══ Data for this task
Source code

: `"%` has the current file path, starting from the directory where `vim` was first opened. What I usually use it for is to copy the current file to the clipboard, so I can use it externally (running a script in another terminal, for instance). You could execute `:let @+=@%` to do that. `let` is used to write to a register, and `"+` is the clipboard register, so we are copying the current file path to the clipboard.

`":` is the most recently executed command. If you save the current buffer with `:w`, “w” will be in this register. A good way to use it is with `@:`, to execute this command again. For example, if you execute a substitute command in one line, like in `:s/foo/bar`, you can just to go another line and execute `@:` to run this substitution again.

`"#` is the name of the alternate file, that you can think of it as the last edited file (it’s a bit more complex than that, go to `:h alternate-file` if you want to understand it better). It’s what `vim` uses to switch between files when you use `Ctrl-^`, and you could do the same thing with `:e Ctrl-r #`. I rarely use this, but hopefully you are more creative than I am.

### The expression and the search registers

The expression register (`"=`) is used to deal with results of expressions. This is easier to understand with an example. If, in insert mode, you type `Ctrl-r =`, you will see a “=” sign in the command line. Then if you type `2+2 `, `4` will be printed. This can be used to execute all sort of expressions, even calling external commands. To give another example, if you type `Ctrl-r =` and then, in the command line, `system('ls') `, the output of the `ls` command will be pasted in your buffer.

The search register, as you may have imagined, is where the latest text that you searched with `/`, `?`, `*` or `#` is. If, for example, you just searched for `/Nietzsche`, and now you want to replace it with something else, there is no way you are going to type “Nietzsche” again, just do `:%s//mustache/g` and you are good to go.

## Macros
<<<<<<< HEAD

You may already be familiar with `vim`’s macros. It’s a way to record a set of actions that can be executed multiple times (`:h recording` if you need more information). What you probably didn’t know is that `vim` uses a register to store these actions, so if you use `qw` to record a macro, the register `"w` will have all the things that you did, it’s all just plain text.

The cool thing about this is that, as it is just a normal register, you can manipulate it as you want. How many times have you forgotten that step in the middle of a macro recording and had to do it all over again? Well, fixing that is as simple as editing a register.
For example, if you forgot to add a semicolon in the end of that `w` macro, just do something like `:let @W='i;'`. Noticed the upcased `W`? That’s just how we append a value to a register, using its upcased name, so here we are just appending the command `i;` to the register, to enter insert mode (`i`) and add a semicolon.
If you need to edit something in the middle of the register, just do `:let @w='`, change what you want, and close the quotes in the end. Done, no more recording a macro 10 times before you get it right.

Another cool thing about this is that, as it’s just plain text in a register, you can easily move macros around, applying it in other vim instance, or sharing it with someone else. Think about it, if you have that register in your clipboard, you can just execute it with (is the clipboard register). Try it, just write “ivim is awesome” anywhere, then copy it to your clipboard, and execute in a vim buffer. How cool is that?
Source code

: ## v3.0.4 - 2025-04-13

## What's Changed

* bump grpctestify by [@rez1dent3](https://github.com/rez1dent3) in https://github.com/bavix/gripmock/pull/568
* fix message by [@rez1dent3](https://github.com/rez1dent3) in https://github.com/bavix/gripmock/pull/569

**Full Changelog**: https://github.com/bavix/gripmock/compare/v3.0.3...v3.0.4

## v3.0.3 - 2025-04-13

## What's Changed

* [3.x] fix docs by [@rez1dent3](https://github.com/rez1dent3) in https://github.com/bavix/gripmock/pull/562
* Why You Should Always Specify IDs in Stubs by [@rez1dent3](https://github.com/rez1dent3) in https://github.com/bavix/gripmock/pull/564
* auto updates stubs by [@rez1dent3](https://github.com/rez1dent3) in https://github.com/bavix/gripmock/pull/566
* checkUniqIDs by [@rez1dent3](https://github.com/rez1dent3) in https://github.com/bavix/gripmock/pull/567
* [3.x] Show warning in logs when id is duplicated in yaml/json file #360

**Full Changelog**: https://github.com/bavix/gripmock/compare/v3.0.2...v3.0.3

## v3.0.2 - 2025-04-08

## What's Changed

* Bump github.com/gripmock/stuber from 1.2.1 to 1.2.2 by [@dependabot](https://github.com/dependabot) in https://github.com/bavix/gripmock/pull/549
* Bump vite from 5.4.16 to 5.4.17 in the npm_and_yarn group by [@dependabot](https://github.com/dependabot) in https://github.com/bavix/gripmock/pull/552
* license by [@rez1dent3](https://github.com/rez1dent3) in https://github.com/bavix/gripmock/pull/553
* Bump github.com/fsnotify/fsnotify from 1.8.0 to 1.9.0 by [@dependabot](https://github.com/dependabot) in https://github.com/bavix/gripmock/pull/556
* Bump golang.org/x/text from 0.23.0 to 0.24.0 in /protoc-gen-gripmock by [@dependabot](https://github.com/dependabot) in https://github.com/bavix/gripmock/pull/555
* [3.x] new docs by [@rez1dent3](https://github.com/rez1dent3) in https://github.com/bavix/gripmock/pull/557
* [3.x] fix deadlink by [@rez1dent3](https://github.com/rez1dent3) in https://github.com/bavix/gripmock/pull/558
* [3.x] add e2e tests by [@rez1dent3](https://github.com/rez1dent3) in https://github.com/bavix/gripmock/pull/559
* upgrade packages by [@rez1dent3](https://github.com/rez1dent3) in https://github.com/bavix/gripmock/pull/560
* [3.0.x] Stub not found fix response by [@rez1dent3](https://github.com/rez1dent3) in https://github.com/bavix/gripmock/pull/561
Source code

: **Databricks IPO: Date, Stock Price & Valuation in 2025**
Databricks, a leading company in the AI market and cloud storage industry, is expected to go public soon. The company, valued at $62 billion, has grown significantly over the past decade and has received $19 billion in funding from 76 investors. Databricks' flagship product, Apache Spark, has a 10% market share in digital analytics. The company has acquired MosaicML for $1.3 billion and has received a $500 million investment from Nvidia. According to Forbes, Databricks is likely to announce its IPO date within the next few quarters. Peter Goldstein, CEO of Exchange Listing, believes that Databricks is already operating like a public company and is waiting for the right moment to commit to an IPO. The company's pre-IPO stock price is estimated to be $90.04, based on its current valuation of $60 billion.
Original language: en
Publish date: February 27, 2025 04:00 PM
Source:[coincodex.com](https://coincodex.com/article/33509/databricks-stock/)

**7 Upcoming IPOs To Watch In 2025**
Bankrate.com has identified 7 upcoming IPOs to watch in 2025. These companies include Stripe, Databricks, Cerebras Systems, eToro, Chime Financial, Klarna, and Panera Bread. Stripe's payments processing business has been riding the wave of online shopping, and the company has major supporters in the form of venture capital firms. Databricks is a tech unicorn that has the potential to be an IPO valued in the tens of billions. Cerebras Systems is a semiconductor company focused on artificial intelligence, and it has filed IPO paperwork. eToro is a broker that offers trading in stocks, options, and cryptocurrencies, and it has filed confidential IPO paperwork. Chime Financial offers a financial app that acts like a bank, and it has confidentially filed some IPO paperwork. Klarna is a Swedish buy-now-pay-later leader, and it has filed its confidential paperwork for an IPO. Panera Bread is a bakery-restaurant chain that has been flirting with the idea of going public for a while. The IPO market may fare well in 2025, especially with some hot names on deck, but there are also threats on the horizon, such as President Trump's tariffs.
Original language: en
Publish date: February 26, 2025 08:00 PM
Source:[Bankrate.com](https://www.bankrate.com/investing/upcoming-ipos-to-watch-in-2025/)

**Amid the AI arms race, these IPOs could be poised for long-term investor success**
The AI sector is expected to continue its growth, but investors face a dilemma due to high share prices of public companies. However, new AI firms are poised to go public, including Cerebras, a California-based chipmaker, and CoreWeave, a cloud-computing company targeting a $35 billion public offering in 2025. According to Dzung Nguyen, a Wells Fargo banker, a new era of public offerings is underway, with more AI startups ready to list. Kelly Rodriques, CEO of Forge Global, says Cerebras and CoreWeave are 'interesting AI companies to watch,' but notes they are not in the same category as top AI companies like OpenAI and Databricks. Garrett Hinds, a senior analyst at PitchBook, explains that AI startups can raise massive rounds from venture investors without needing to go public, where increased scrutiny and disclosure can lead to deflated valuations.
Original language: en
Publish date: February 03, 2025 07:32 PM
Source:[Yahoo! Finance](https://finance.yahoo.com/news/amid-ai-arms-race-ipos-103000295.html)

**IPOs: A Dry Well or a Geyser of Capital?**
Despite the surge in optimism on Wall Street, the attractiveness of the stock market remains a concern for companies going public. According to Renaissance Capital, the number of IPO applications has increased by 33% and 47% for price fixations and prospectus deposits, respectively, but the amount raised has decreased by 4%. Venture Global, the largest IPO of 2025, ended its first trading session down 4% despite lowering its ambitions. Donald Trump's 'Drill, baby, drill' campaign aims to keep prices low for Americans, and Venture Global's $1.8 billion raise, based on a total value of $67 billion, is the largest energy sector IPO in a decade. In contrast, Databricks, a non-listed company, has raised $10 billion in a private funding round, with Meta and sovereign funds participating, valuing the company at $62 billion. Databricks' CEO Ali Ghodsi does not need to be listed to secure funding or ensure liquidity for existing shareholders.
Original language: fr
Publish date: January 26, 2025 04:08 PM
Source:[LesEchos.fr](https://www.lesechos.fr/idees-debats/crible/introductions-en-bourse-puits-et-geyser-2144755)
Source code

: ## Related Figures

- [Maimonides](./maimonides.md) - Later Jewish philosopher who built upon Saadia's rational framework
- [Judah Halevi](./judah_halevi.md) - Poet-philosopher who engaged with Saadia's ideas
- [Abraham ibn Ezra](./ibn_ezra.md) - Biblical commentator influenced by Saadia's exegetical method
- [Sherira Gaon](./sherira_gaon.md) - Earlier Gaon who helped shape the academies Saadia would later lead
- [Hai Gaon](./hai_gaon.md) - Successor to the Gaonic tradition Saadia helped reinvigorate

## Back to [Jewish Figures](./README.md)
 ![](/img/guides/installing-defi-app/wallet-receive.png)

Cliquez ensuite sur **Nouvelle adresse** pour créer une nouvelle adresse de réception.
════
• **Work instruction**: There is a run of lines above from the one with "bump grpctestify by" to the one with "## v3.0.3 - 2025-04-13"; print exactly that run, both ends included, and nothing else.

• **Output for this task**:
* bump grpctestify by [@rez1dent3](https://github.com/rez1dent3) in https://github.com/bavix/gripmock/pull/568
* fix message by [@rez1dent3](https://github.com/rez1dent3) in https://github.com/bavix/gripmock/pull/569

**Full Changelog**: https://github.com/bavix/gripmock/compare/v3.0.3...v3.0.4

## v3.0.3 - 2025-04-13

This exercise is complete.